Of course, accomplishing this feat has proven complicated: on the one hand, proportionate representation of African artwork on a global scale absolutely matters, but the manner in which we show reverence to these creative works holds equal significance. In the right hands, African artwork and handicrafts in home decor are displayed by buyers who appreciate the origin of their acquisitions while ensuring that the objects they own are purchased in a responsible manner.
To address these concerns, House Beautiful spoke with three experts on the ethics of purchasing and displaying African art and handicrafts in the home.
“I think appreciating and displaying homeware or artwork either made by someone of African origin [or] from the African diaspora generally is a positive thing if the intention is to show appreciation for both that creature and that culture,” says Manima. “I think we stray away from appreciation to appropriation if the work is not properly credited to the artisan in question and the culture that they were inspired by.

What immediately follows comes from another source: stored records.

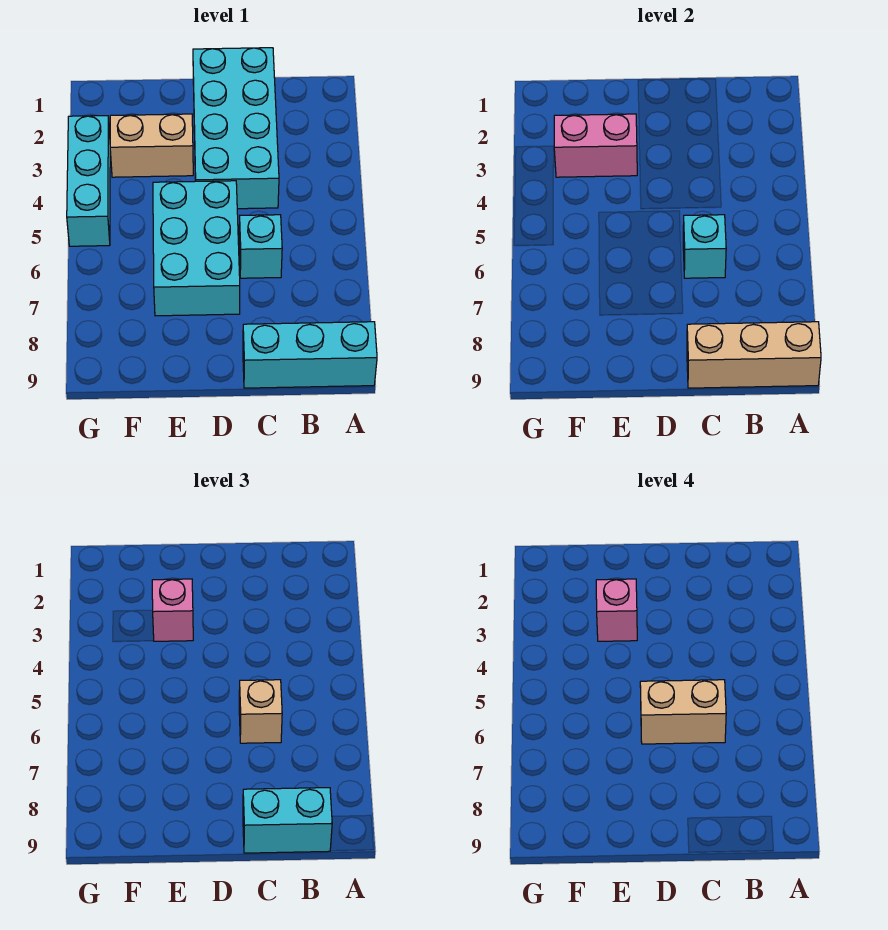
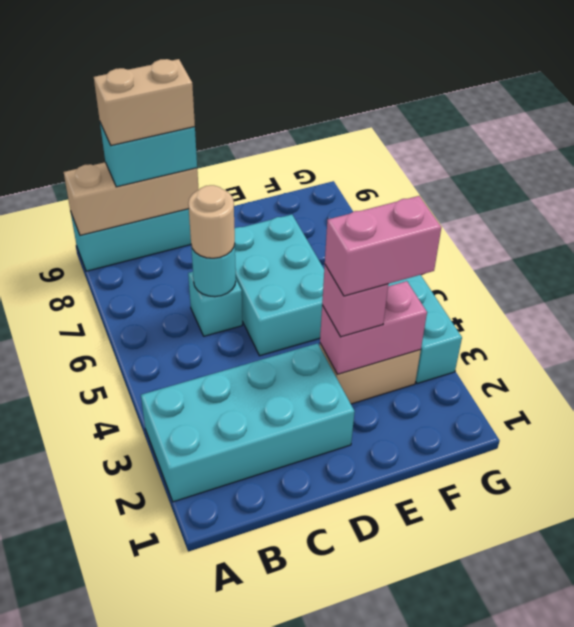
cyan brick C1:D4 level 1 -> cyan brick A2:D3 level 1
cyan brick C6 level 2 -> cyan round brick C6 level 2
tan brick C6 level 3 -> tan round brick C6 level 3
tan brick C6:D6 level 4 -> tan brick B9:C9 level 4
pink brick E3 level 4 -> pink brick E3:F3 level 4

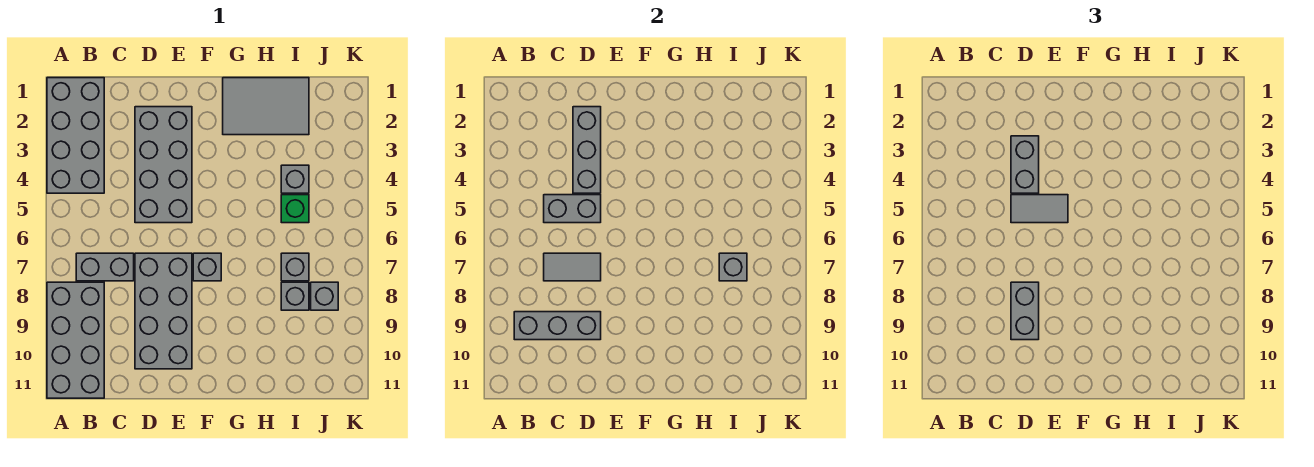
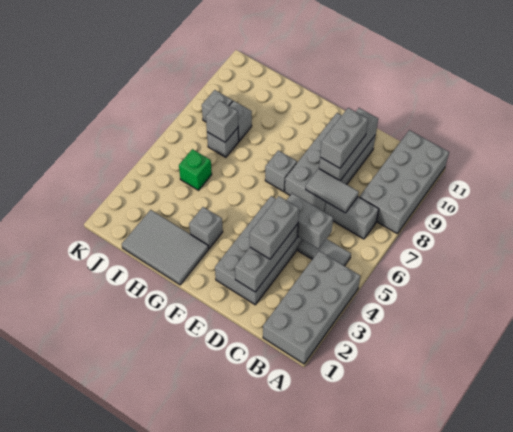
grey brick B9:D9 level 2 -> grey brick D8:D10 level 2
grey tile D5:E5 level 3 -> grey tile B5:C5 level 1
grey brick I4 level 1 -> grey brick G3 level 1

Or worse still, if someone not from that culture or background creates products in the image/inspiration of African heritage without truly sharing the background and influence behind it—this is what I would consider appropriation.”
Manima says ethical buying means taking care to “[amplify] the creator and their story both in public and privately. Make sure you understand any meanings or important facts about what you are buying (this may not always be relevant). Make sure you pay a fair price for what you are buying and that it is ethically sourced.”